Gagner la guerre est un excellent roman de fantasy, ce que j'ai lu de mieux dans le genre depuis longtemps. C'est malin, c'est bien écrit, ça se permet même un certain lyrisme bien vu, ça joue avec le genre comme un duelliste de qualité avec sa lame. La rouerie littéraire de l'auteur rejoint celle du narrateur, tout ça colle fort bien.
Jaworski a une impressionnante culture historique, les lecteurs de Te Deum pour un massacre le savent bien. Avec ce roman, il dépoussière les clichés, essaie de rendre vivant ce qui souvent n'est que convenu dans l'imaginaire renaissance de ses contemporains. On est sur les galères, on a peur avant les combats, et on se dit que les négociations entre sénateurs (pauses pipi comprises), devaient bien ressembler à ça que ce soit à Rome où à Venise : éloquence, sens de l'Etat, mots sincères, non dits et coups fourrés. Bref, de l'excellent travail et une lecture passionnante, le beau travail de l'auteur sur la langue permettant de porter ce thriller politique bien au-delà de la simple distraction.
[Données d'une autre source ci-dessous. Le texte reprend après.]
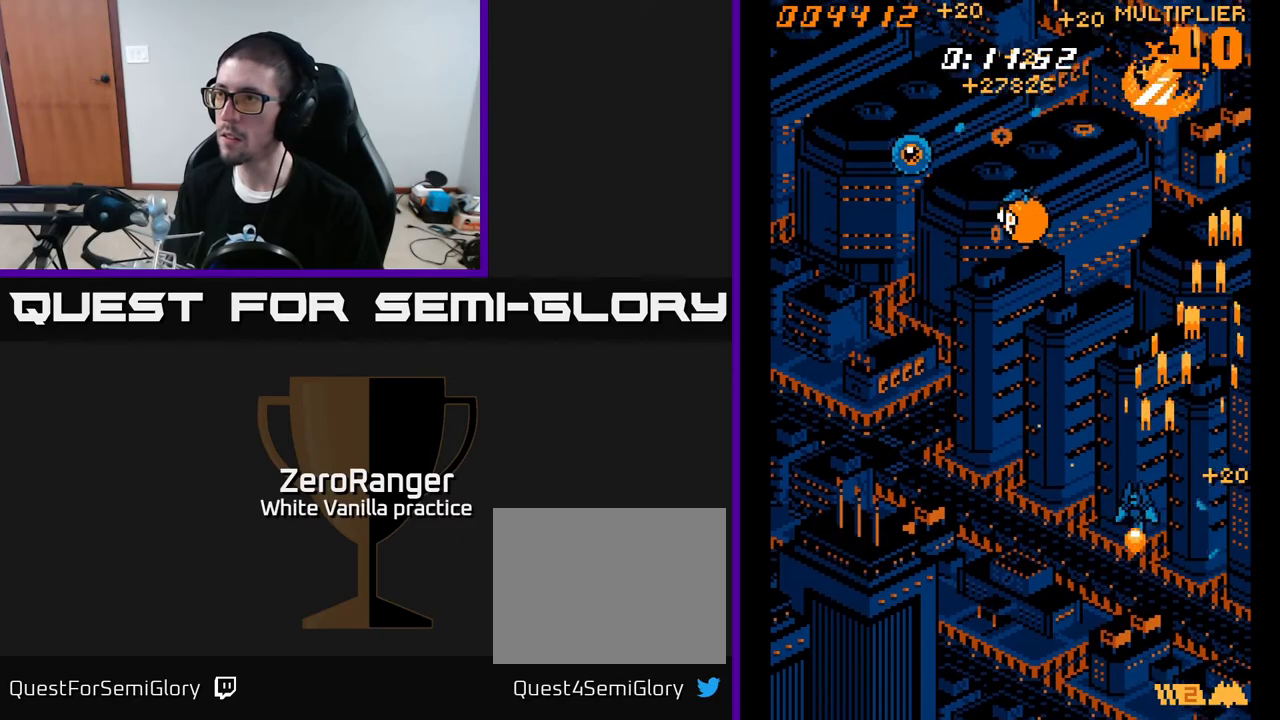
{"buttons": ["A", "DPAD_LEFT"], "right_stick": "center", "events": [[183, "DPAD_UP", "up"]]}
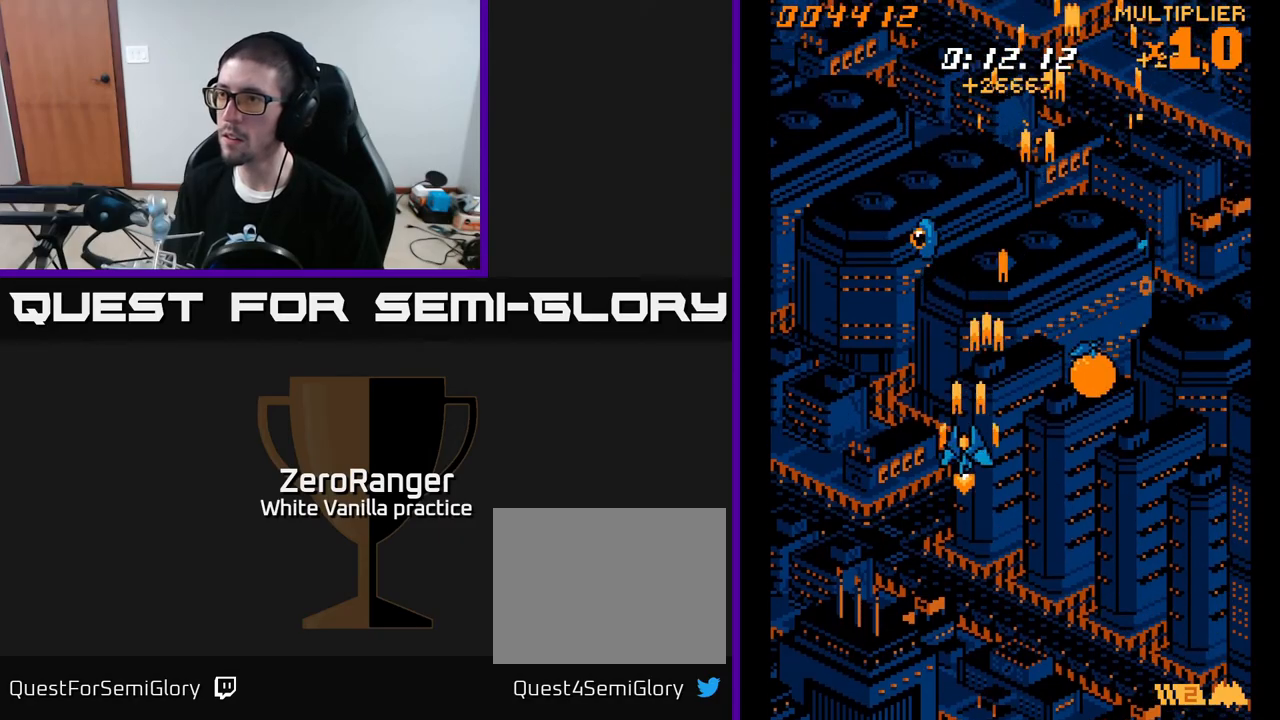
{"buttons": ["A", "DPAD_DOWN", "DPAD_RIGHT"], "right_stick": "center", "events": [[67, "DPAD_DOWN", "down"], [67, "DPAD_LEFT", "up"], [100, "DPAD_RIGHT", "down"]]}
J'aimerais maintenant regarder le roman sous un certain angle, et en souligner des qualités et quelques limitations.
Mes lecteurs savent sans doute que je suis amateur de jeux de rôle, catégorie « sur table » et que la relation entre cette activité et l'écriture m'intéresse. La pratique des jeux de rôle donne envie de raconter des histoires, de créer des univers, de jouer avec les clichés. Parfois pour le meilleur (les deux auteurs de Yama Loka terminus sont de vrais joueurs) et parfois pour le pire (ce billet a suscité des conversations intéressantes).
Le cas de Gagner la guerre est intéressant. C'est un roman de rôliste, et ça se voit. Jaworski veut faire voir, et faire sentir, et faire vivre son univers imaginaire, et j'ai senti dans sa manière tout une expérience de maître de jeu. L'univers de Gagner la guerre est son monde, son bac à sable qu'il a su transcender pour en faire un beau cadre littéraire.
J'aimerais toutefois signaler des limitations liées, je pense, à cette origine : mis à part le très amusant narrateur, les personnages semblent être les marionnettes d'une pièce de théâtre cynique et grinçante. Jamais ils ne changent, ni n'évoluent. Certains sont des PNJs préférés, je pense à main d'Argent, ou bien au capitaine Melanchter. D'autres sont des stormtroopers destinés à crever pour faire progresser l'affaire (Welf ?, tu m'entends ?). Quant à Leonide Ducatore, c'est une sorte de pendant machiavélien de la Mary-Sue : rusé, super-rusé, super-duper-rusé, trop fort pour toi, et pour moi.
Je regrette enfin la toute fin du roman, assez conventionnelle à sa manière: scène d'action finale, grosse baston, effets pyrotechniques et twist "mais en fait c'était toi". J'espérais que le journal de Benvenuto serait mieux tenu et lui permettrait une sortie littérairement plus élégante. Mais rien de tout cela n'est venu gâcher le plaisir de lecture.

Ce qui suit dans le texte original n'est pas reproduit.